Sure, in a perfect world, we’d all have gigabit fibre connections, but sadly in the real world that is not the case. So, as much as I hate change, for the last episode, after a lot of research and reading up, I switched over to RiversideFM to use as my app to record it.
Riverside has quite a few advantages I am coming across as I start to learn the platform, but the main advantage it has is that it records locally on the guest’s side, so it is not reliant on connections. In a stroke the anxiety about if the connection was going to drop or the picture become pixelated was gone.
It works only via Edge or Chrome, and it is all cloud-based – even for me the host.
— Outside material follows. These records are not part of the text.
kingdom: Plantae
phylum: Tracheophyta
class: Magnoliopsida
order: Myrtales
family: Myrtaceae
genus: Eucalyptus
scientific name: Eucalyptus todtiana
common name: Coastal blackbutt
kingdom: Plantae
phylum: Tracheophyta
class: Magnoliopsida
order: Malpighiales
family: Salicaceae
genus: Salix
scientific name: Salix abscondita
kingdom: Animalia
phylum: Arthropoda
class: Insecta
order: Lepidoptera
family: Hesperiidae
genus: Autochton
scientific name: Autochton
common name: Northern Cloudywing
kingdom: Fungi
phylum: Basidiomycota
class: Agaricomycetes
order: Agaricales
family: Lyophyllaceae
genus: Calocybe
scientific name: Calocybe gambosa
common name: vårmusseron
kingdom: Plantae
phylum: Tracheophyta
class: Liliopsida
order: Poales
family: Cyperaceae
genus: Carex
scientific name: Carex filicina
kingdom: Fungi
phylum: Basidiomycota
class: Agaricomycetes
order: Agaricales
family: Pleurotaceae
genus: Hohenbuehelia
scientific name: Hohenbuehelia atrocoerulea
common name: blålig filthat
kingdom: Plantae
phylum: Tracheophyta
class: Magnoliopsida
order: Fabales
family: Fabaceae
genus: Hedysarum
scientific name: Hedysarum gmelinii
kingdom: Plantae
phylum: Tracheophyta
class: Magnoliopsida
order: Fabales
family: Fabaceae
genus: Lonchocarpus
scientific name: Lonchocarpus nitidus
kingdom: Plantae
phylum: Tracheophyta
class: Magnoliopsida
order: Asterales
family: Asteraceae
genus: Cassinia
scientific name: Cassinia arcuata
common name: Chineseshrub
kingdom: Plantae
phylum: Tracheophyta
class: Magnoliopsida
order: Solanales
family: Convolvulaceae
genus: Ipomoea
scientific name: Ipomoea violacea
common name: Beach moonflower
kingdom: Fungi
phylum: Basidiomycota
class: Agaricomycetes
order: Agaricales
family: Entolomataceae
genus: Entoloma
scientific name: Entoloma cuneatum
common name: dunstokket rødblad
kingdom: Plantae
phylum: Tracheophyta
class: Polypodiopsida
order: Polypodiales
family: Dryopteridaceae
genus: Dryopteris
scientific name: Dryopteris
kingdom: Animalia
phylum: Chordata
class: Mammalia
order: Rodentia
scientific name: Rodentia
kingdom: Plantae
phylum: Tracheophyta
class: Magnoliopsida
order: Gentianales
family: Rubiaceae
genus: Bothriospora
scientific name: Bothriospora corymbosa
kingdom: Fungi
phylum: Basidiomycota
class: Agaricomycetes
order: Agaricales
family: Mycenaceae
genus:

All your guest has to do is leave the tab open on their side until the file uploads at the end. After that, it’s all there for me to grab, download, edit and export. You create a virtual studio for each session and you can just leave it there in case you ever have that guest on again.
At the end of the session, you have all audio stems in 48k hi-res wav formats, a combined file and a choice to download in 4K or 1080. The Riverside app even creates backups in case the worse should happen and you lose everything. In the app’s editor, you can even export the audio directly to Spotify, make a portrait video to use as a short promo for the podcast or export it as a Premiere Pro timeline.
As I said, I am new to RiversideFM but from what I have seen and learned firsthand, so far I am mightily impressed. Luckily they are at the London Podcast Show that I will be going to in a few weeks, and I will be sure to tap them up and learn some more about its awesome capabilities.
So there you go – an insight into my creative Mac-based day and the apps I rely on to make content.
So far today, I have used Lightroom, Photoshop and Ulysses. Later in the day, Premiere will be cracked open and so too will Audition. That’s one app I didn’t get around to talking about today, but I can visit that with you another time.
If you are in the creative field and are looking for apps and tools to help you through your day, then give any of my top five a go.
The amount of content I can create quickly and efficiently with these apps speaks for itself – let me know what apps you use and if there are any others you think I should be checking out.